TASK BRIEF
Return the whole listing exactly, omitting the pictures.

DATA EXTRACT
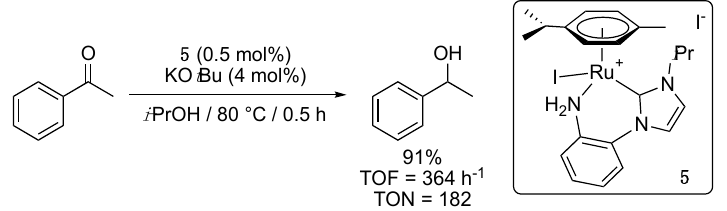
Scheme 5. TH of acetophenone catalyzed by the amino-functionalized NHC-Ru(II) complex 5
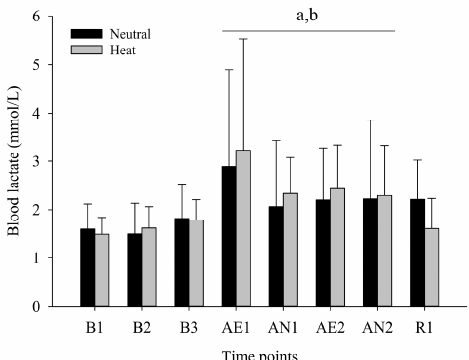
Figure 4. Blood lactate concentration in thermoneutral and heat conditions. B1, baseline; B2, second baseline; B3, third baseline, AE1, first walking; AN1, first lifting; AE2; second walking; AN2, second lifting; R1, recovery Values are mean ± standard deviation ( n = 10). a p ≤ 0.05 versus B1; b p ≤ 0.05 versus B2.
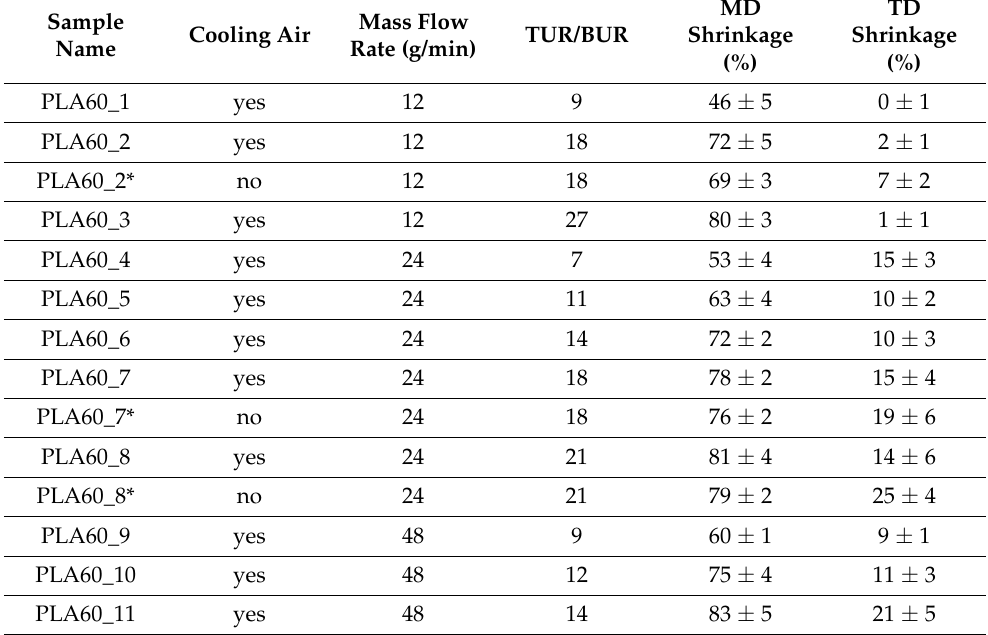
Table 4. Extrusion blowing parameters and thermal shrinkage for films made of PLA60 blend. Films with an asterisk are those produced without cooling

RESPONSE FOR THIS EXERCISE
Scheme 5. TH of acetophenone catalyzed by the amino-functionalized NHC-Ru(II) complex 5
Figure 4. Blood lactate concentration in thermoneutral and heat conditions. B1, baseline; B2, second baseline; B3, third baseline, AE1, first walking; AN1, first lifting; AE2; second walking; AN2, second lifting; R1, recovery Values are mean ± standard deviation ( n = 10). a p ≤ 0.05 versus B1; b p ≤ 0.05 versus B2.
Table 4. Extrusion blowing parameters and thermal shrinkage for films made of PLA60 blend. Films with an asterisk are those produced without cooling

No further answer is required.